New York City Mayor Bill de Blasio (D.) said in a new interview that if he had his way, the law would be less protective of private property and strip it away as needed to serve "socialistic" needs.

"In 2013, you ran on reducing income inequality. Where has it been hardest to make progress? Wages, housing, schools?" New York magazine asked de Blasio in a story published Monday.

"What's been hardest is the way our legal system is structured to favor private property," de Blasio responded.

The Democratic mayor continued to say that if he had it his way, the government would decide "which building goes where, how high it will be, who gets to live in it, what the rent will be."
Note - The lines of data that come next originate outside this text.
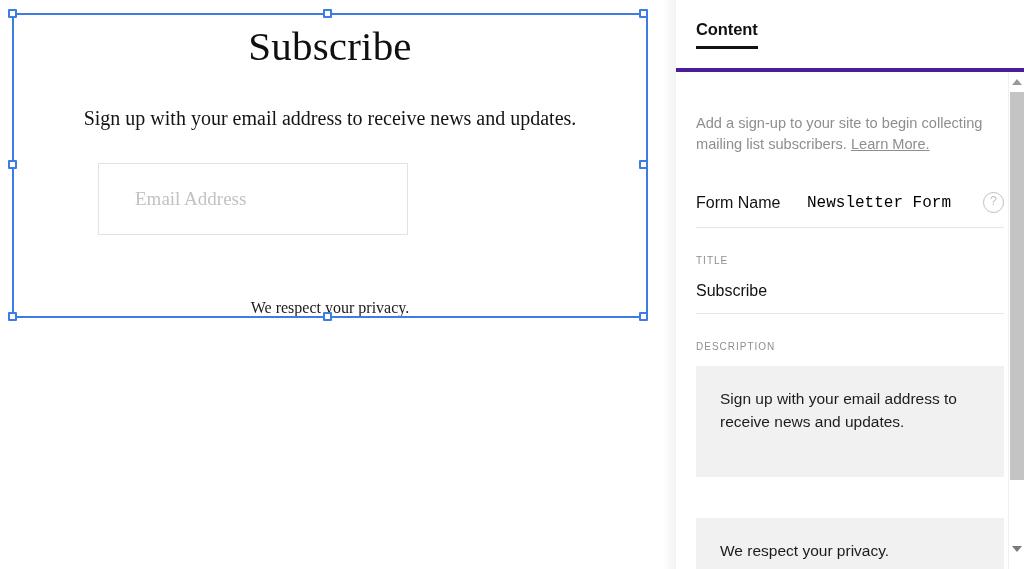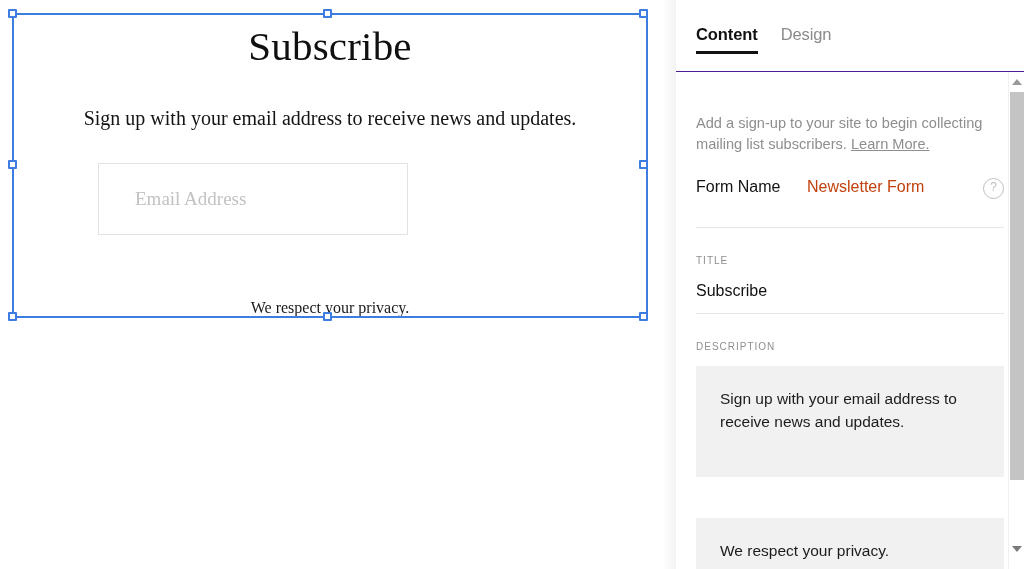--- a/index.html
+++ b/index.html
@@ -155,9 +155,9 @@
     height: 72px;
     background: #ffffff;
     box-sizing: border-box;
-    border-bottom: 1px solid #4c1d95;
-    display: flex;
-    align-items: center;
+    border-bottom: 4px solid #4c1d95;
+    display: flex;
+    align-items: flex-start;
     padding-left: 20px;
   }
   .tab {

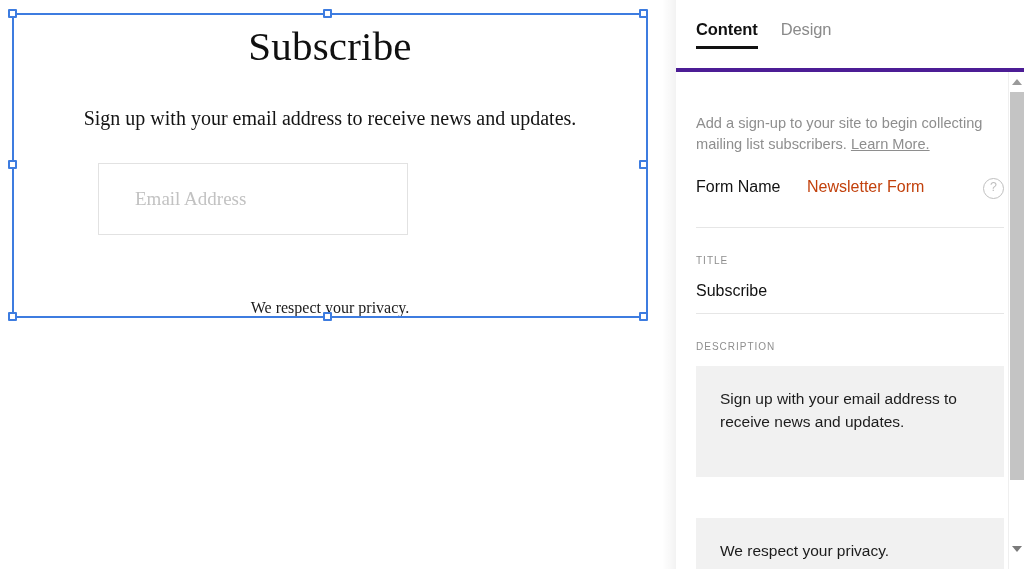--- a/index.html
+++ b/index.html
@@ -336,7 +336,6 @@
 
     <div class="panel-tabs">
       <div class="tab active">Content</div>
-      <div class="tab">Design</div>
     </div>
 
     <div class="panel-body">

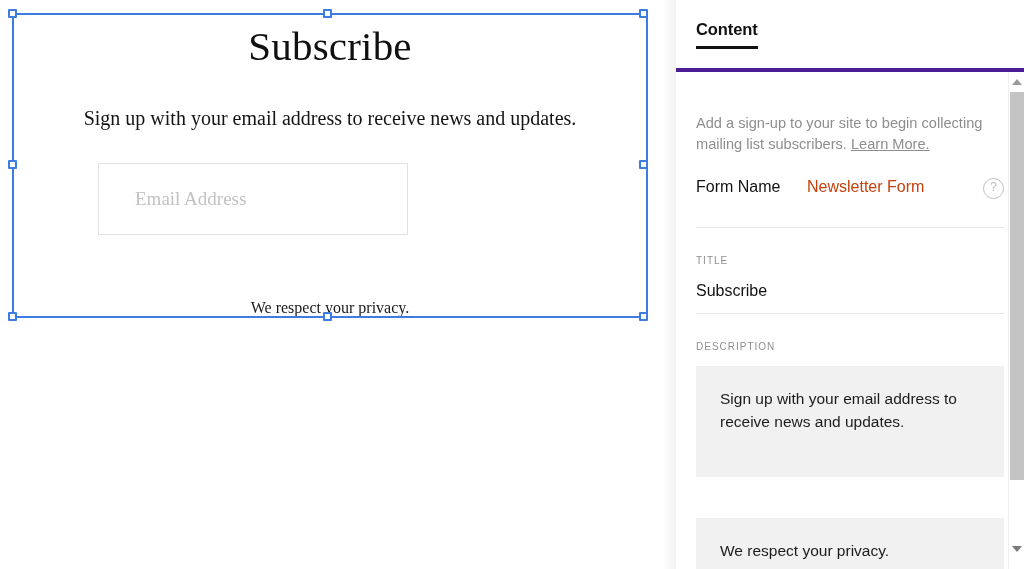--- a/index.html
+++ b/index.html
@@ -209,7 +209,7 @@
   }
   .formname-row {
     display: flex;
-    align-items: flex-start;
+    align-items: center;
     height: 49px;
     margin-top: 23px;
     border-bottom: 1px solid #e6e6e6;

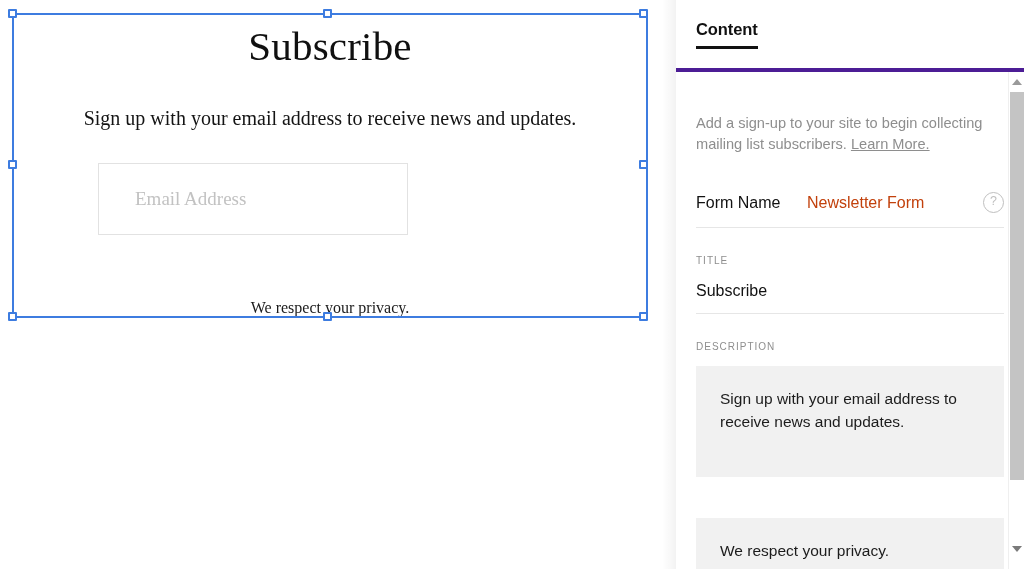--- a/index.html
+++ b/index.html
@@ -221,8 +221,9 @@
   }
   .formname-value {
     font-size: 16px;
-    color: #c2410c;
+    color: #000000;
     flex: 1;
+    font-family: Liberation Mono, monospace;
   }
   .help-icon {
     width: 19px; height: 19px;

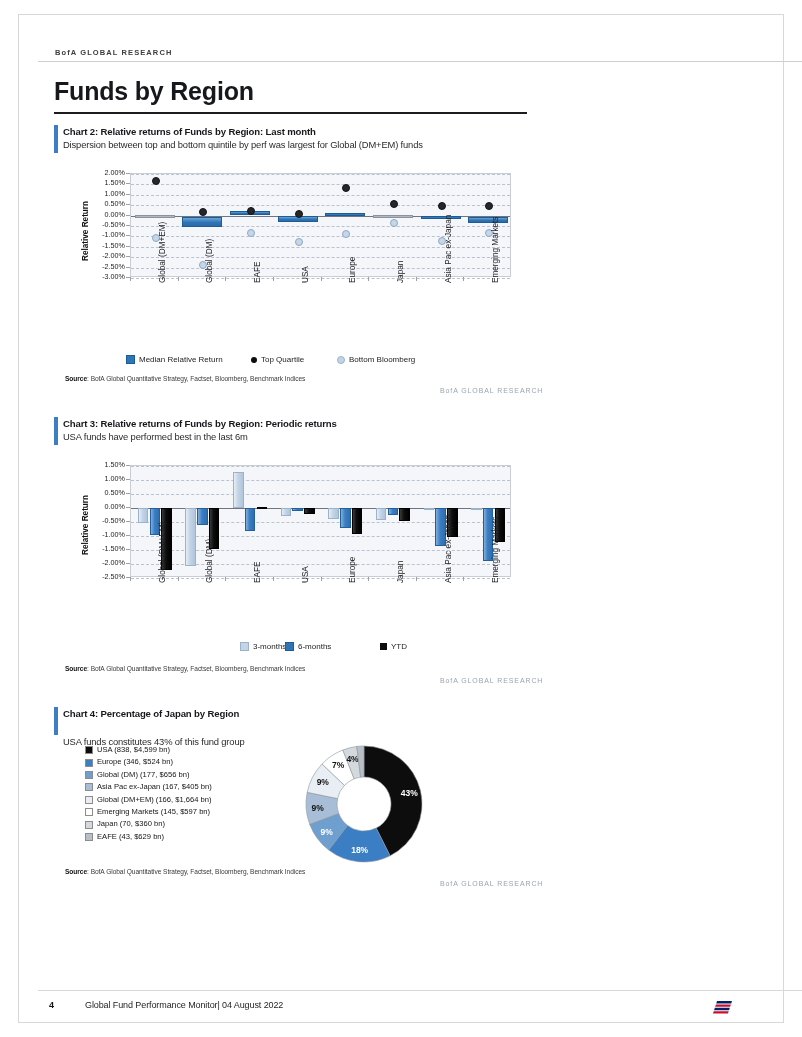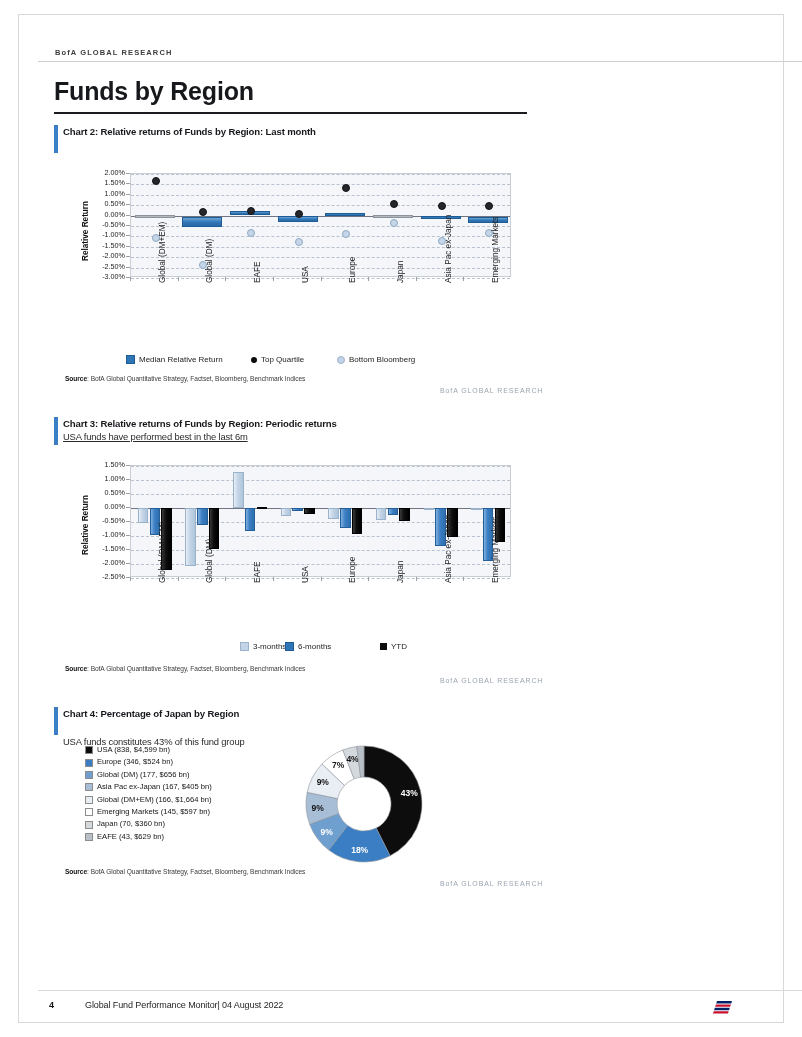--- a/index.html
+++ b/index.html
@@ -78,6 +78,7 @@
 
   <div class="cbar" style="left:35px;top:110px;height:28px;"></div>
   <div class="ctitle" style="left:44px;top:111px;">Chart 2: Relative returns of Funds by Region: Last month</div>
+  <div class="csub" style="left:44px;top:124px;">Dispersion between top and bottom quintile by perf was largest for Global (DM+EM) funds</div>
 
   <div class="axlabel" style="left:62px;top:246px;">Relative Return</div>
   <div id="c2-yticks">

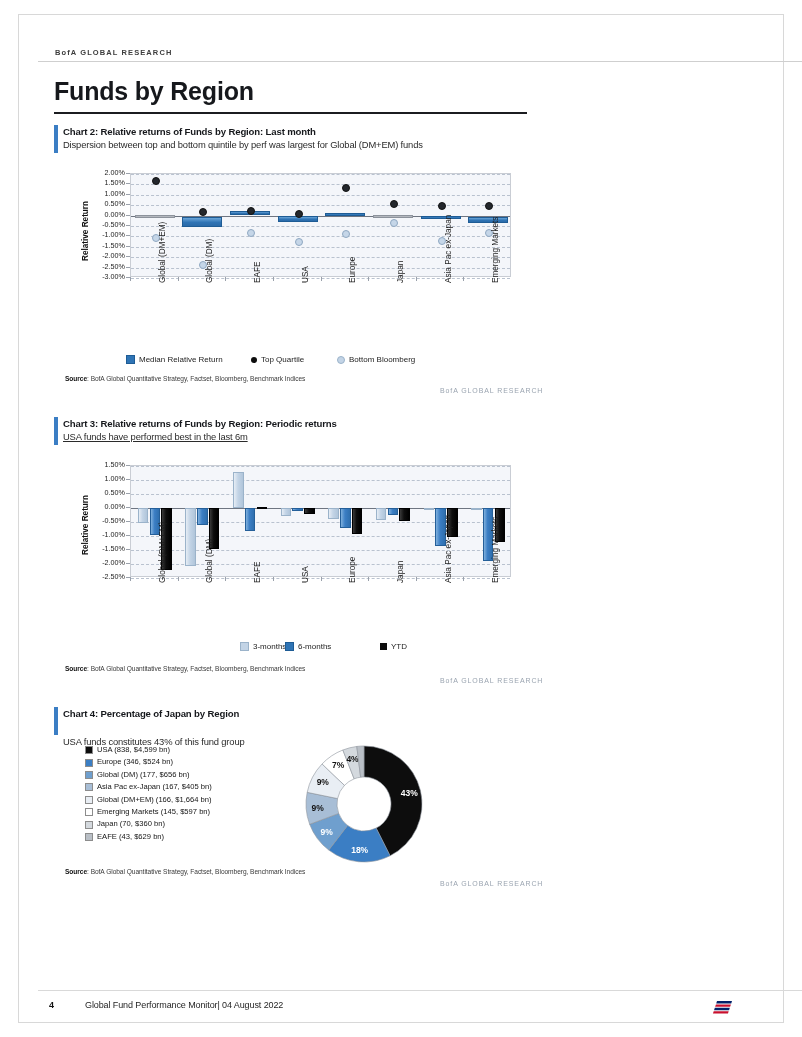--- a/index.html
+++ b/index.html
@@ -182,7 +182,7 @@
 
   <div class="cbar" style="left:35px;top:402px;height:28px;"></div>
   <div class="ctitle" style="left:44px;top:403px;">Chart 3: Relative returns of Funds by Region: Periodic returns</div>
-  <div class="csub" style="left:44px;top:416px;text-decoration:underline;">USA funds have performed best in the last 6m</div>
+  <div class="csub" style="left:44px;top:416px;">USA funds have performed best in the last 6m</div>
 
   <div class="axlabel" style="left:62px;top:540px;">Relative Return</div>
   <div id="c3-yticks">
"I think there's a socialistic impulse, which I hear every day, in every kind of community, that they would like things to be planned in accordance to their needs," he added. "Unfortunately, what stands in the way of that is hundreds of years of history that have elevated property rights and wealth to the point that that's the reality that calls the tune on a lot of development."

De Blasio said that earlier he had seen a sign on a fashionable New York street advertising condos for $2 million, and accused the owners of "flaunting" their wealth and "driving people stark raving mad."

The people of New York, he said, would "love to have a very, very powerful government, including a federal government, involved in directly addressing their day-to-day reality."